5 Mart 2013 Salı

Benim JohnGrantLand'im

Sadece senin için anlamı olanı, anlamlı olanı diğerleriyle onların da ilgisini çekebilecek şekilde paylaşabilmek bazılarına verilmiş yeteneklerdendir. Bu insanları ömrüm boyunca kıskanmışımdır. John Grant belki de en çok kıskandıklarımdan.
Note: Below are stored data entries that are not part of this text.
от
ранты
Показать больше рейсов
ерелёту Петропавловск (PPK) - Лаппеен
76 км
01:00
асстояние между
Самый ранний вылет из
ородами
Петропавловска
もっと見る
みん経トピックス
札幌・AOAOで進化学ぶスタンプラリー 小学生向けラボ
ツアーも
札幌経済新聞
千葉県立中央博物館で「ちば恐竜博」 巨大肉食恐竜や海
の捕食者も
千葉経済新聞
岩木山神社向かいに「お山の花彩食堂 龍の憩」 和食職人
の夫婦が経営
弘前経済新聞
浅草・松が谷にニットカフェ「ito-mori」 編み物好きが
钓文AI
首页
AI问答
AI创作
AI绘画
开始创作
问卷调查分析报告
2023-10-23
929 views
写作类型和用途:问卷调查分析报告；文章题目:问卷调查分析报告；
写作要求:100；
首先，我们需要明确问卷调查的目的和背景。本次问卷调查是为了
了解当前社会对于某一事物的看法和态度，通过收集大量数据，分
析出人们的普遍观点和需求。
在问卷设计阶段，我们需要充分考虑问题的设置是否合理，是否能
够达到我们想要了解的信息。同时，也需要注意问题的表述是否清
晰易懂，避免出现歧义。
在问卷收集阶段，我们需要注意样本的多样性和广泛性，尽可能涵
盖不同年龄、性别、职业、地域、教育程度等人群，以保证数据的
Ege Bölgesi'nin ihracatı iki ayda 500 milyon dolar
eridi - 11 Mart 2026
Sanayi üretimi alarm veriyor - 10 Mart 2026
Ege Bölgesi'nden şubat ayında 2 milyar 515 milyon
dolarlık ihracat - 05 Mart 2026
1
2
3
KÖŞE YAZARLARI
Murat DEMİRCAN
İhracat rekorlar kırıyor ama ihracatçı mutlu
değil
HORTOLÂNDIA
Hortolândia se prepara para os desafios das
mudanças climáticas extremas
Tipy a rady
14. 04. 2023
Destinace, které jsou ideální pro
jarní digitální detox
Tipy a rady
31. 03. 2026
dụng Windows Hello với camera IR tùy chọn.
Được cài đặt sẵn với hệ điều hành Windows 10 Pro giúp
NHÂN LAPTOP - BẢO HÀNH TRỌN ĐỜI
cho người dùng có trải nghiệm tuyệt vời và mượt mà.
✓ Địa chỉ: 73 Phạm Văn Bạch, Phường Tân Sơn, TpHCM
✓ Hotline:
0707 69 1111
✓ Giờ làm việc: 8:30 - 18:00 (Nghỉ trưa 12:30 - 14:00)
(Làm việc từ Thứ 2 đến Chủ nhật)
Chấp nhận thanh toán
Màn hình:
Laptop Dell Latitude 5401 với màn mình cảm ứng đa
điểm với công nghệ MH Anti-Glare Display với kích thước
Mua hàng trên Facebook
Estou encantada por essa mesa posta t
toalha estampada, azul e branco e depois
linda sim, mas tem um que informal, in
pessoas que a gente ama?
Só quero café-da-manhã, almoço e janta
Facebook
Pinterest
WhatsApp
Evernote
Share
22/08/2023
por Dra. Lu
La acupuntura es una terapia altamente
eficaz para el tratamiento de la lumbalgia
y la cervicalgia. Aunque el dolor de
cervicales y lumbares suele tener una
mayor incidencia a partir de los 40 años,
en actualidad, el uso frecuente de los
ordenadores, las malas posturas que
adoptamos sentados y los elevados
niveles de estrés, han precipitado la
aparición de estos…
Çünkü tüm hayatını, bütün yaşadıklarını şarkılarına sığdırabiliyor:

'Before that Honeybear had given up, he felt so sad and lonely
Then one night he looked up and he saw, he saw his one and only and he said, Please don't
take him 'cause I love him, he's my joy and my life'

'And I feel just like Sigourney Weaver
When she had to kill those aliens
And one guy tried to get them back to the earth
and she couldn't believe her ears'

Onun her kelimesinin, her notasının bir öyküsü var ve çığlık çığlığa, usul usul, derinden haykırıyor... John Grant hep mesafesini koruyor ve asla sınırı aşmıyor... Bence dinleyicisiyle arasındaki bağın gücü de buradan geliyor. Sanki bir havayi fişek, kulaklarından içeri girince zihninde patlıyor, binlerce duyguyla birlikte.


2012'nın sonunda yayınladığı Pale Green Ghosts single'ı ile heyecanla beklemeye başladığımız albüm nihayet çıktı... Muhteşem bir sound ve olağanüstü bir vokal. Şarkı sözlerine ise diyecek yok... Herkes dinlesin, herkes kendi JohnGrantLand'ine giriş yapsın!